I repurposed the WhatsApp number that originally belonged to Amarbot. Why WhatsApp rather than Matrix? So others can more easily message him -- he's not just my direct assistant, but like a personal secretary too, so e.g. people can ask him for info if/when I'm busy. The downside is that he can't hang out with the other Matrix bots in my Neurodrome channel.

A set of WhatsApp nodes for Node-RED were recently published that behave similarly to the main Matrix bridge for WhatsApp, without all the extra Matrix stuff in the way, so I used that to connect Sentinel to my existing setup directly. The flow so far looks like this:

The two main branches are for messages that are either from me, or from others. When they're from others, their name and relationship to me are injected into the prompt (this is currently just a huge array that I hard-coded manually into the function node). When it's me, the prompt is given a set of functions that it can invoke.

If it decides that a function should be invoked, the switchResponse node redirects the message to the right place. So far, there are only three possible outcomes: (1) doing nothing, (2) adding information to a list, and (3) responding normally like ChatGPT. I therefore sometimes use Sentinel as a quicker way to ask ChatGPT one-shot questions.

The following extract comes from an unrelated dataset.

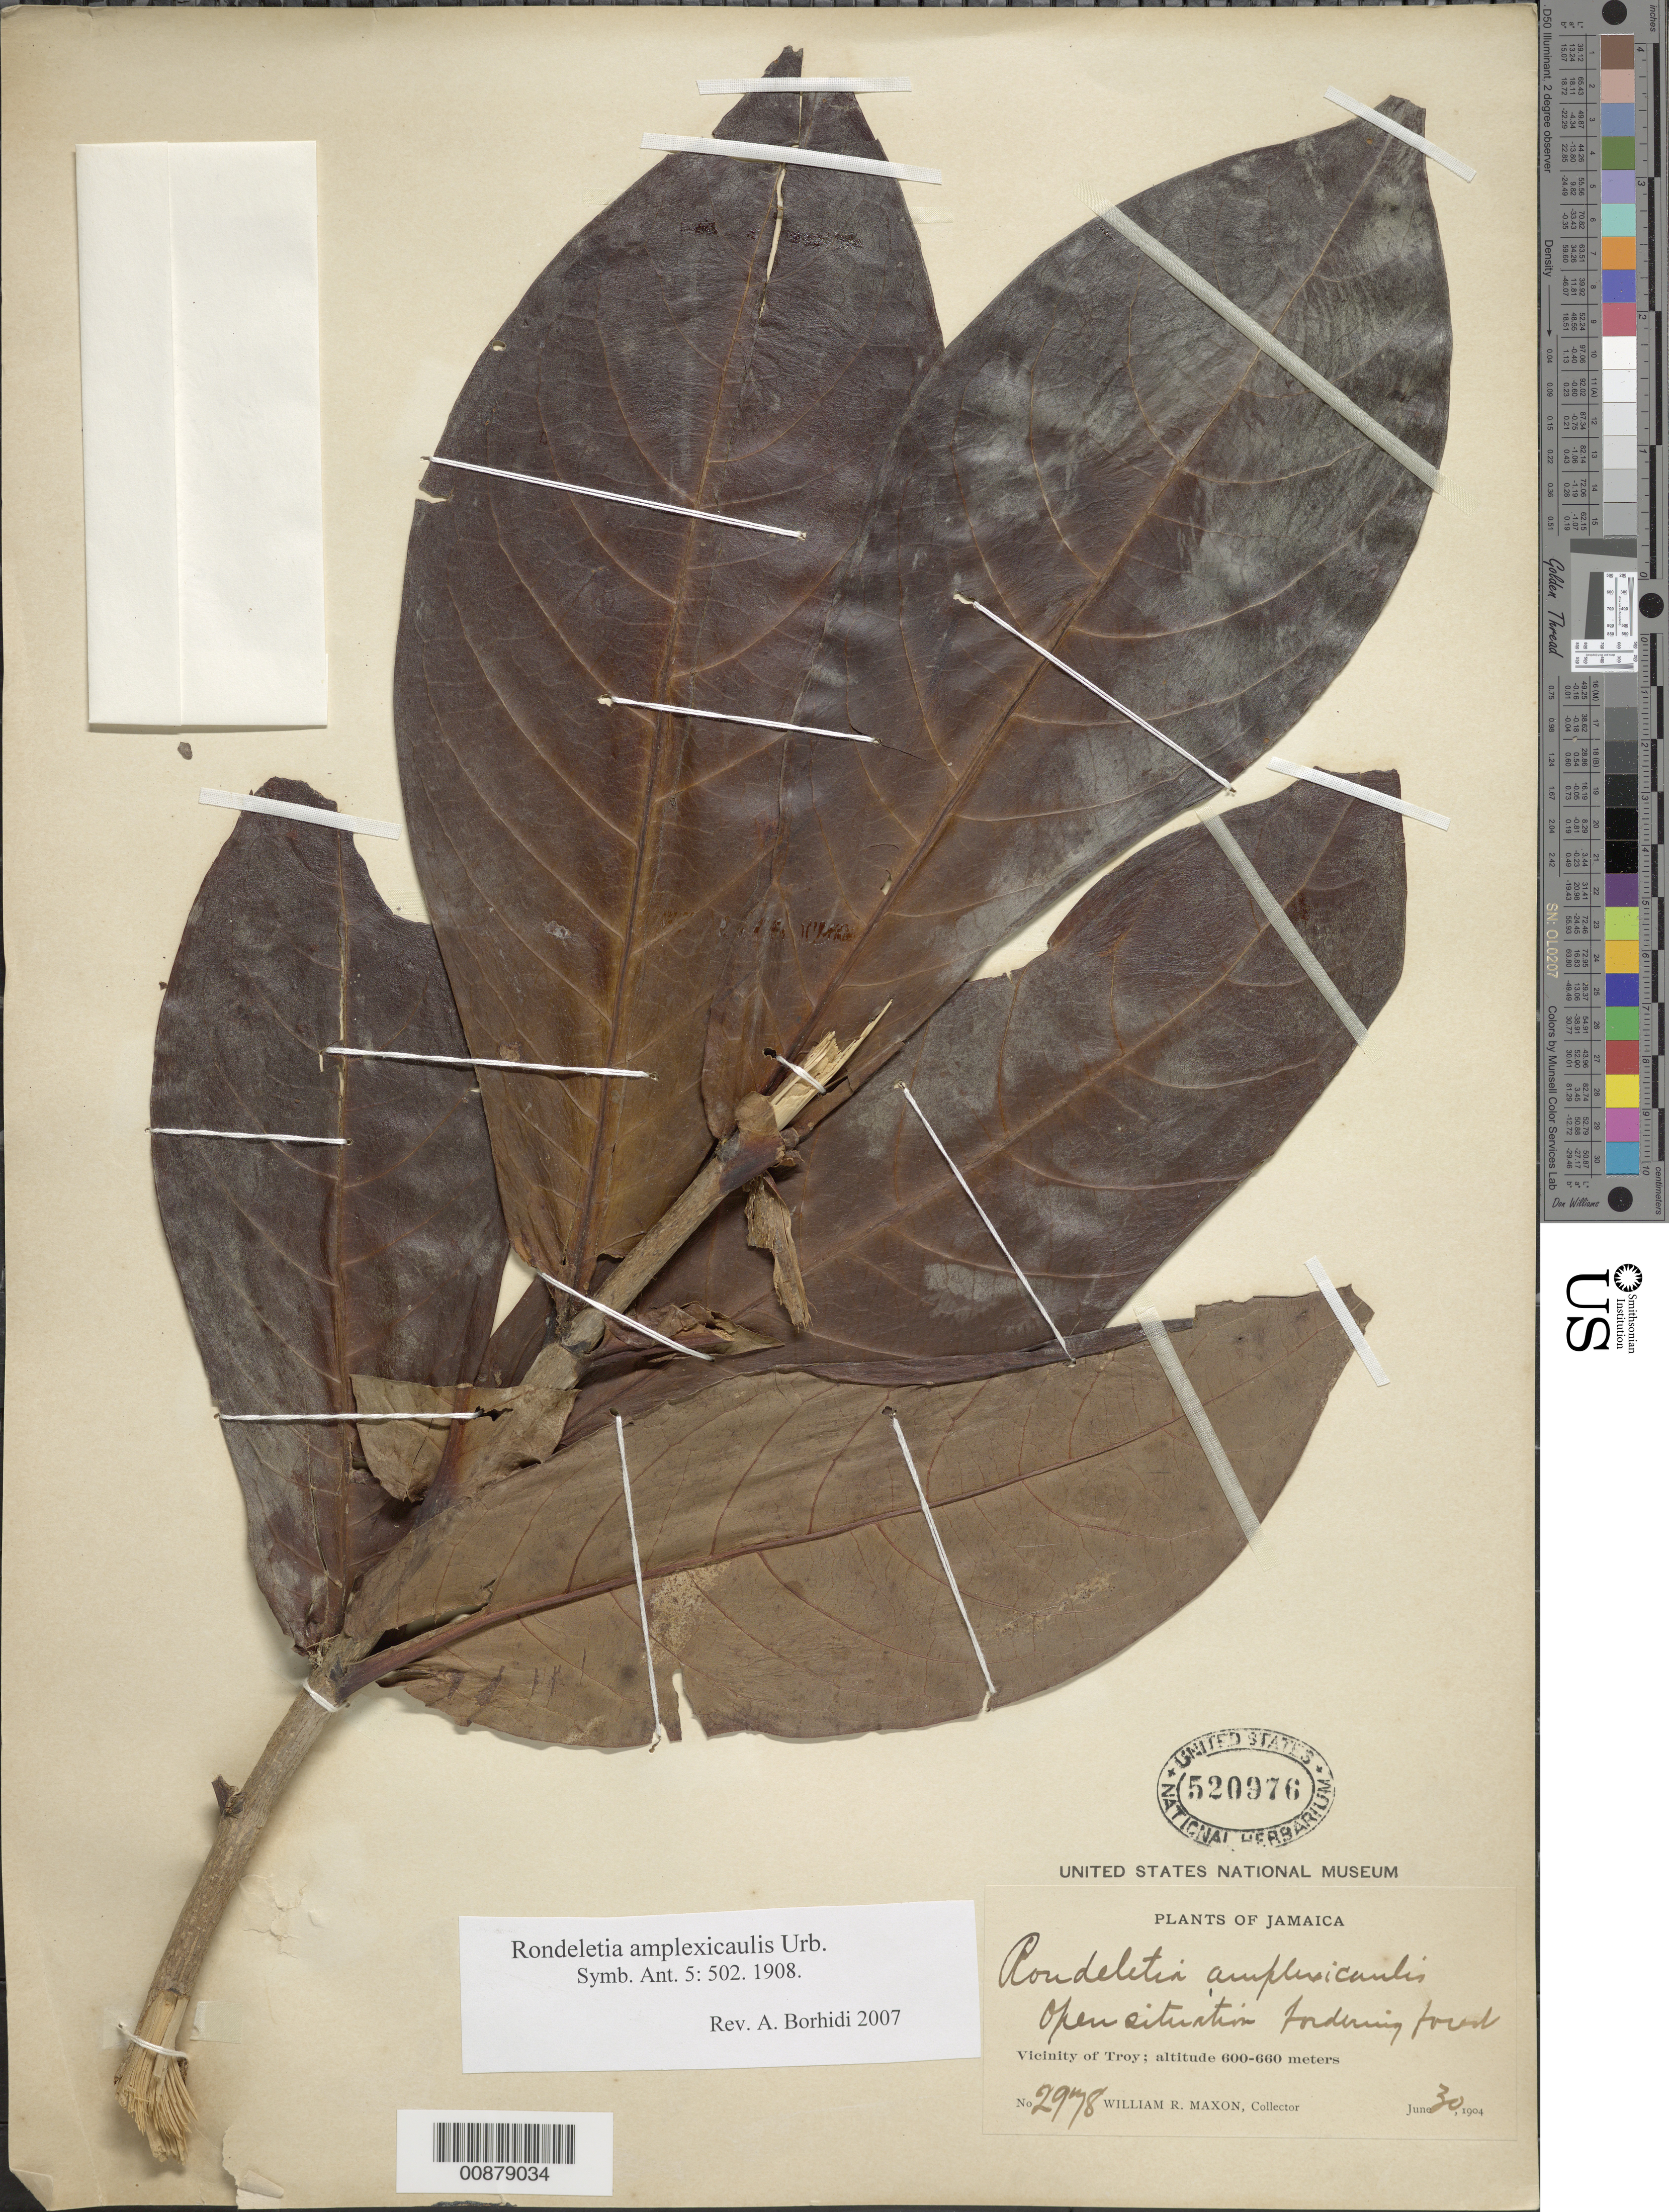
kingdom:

The addToList function is defined like this:

{
	name: "addToList",
	description: "Adds a string to a list",
	parameters: {
		type: "object",
		properties: {
			text: {
				type: "string",
				description: "The item to add to a list",
			},
			listName: {
				type: "string",
				description: "The name of the list to which the item should be added",
				enum: [
					"movies",
					"books",
					"groceries",
				]
			},
		},
		required: ["text", "listName"],
	},
}

I don't actually have a groceries list, but for the other two (movies and books), my current workflow for noting down a movie to watch or a book to read is usually opening the Obsidian app on my phone and actually adding a bullet point to a text file note. This is hardly as smooth as texting Sentinel "Add Succession to my movies list". Of course, Sentinel is quite smart, so I could also say "I want to watch the first Harry Potter movie" and he responds "Added "Harry Potter and the Sorcerer's Stone" to the movies list!".

The actual code for adding these items to my lists is by literally appending a bullet point to their respective files (I have endpoints for this) which are synced to all my devices via the excellent Syncthing. In the future, I could probably make this fancier, e.g. query information about the movie/book and include a poster/cover and metadata, and also potentially publish these lists.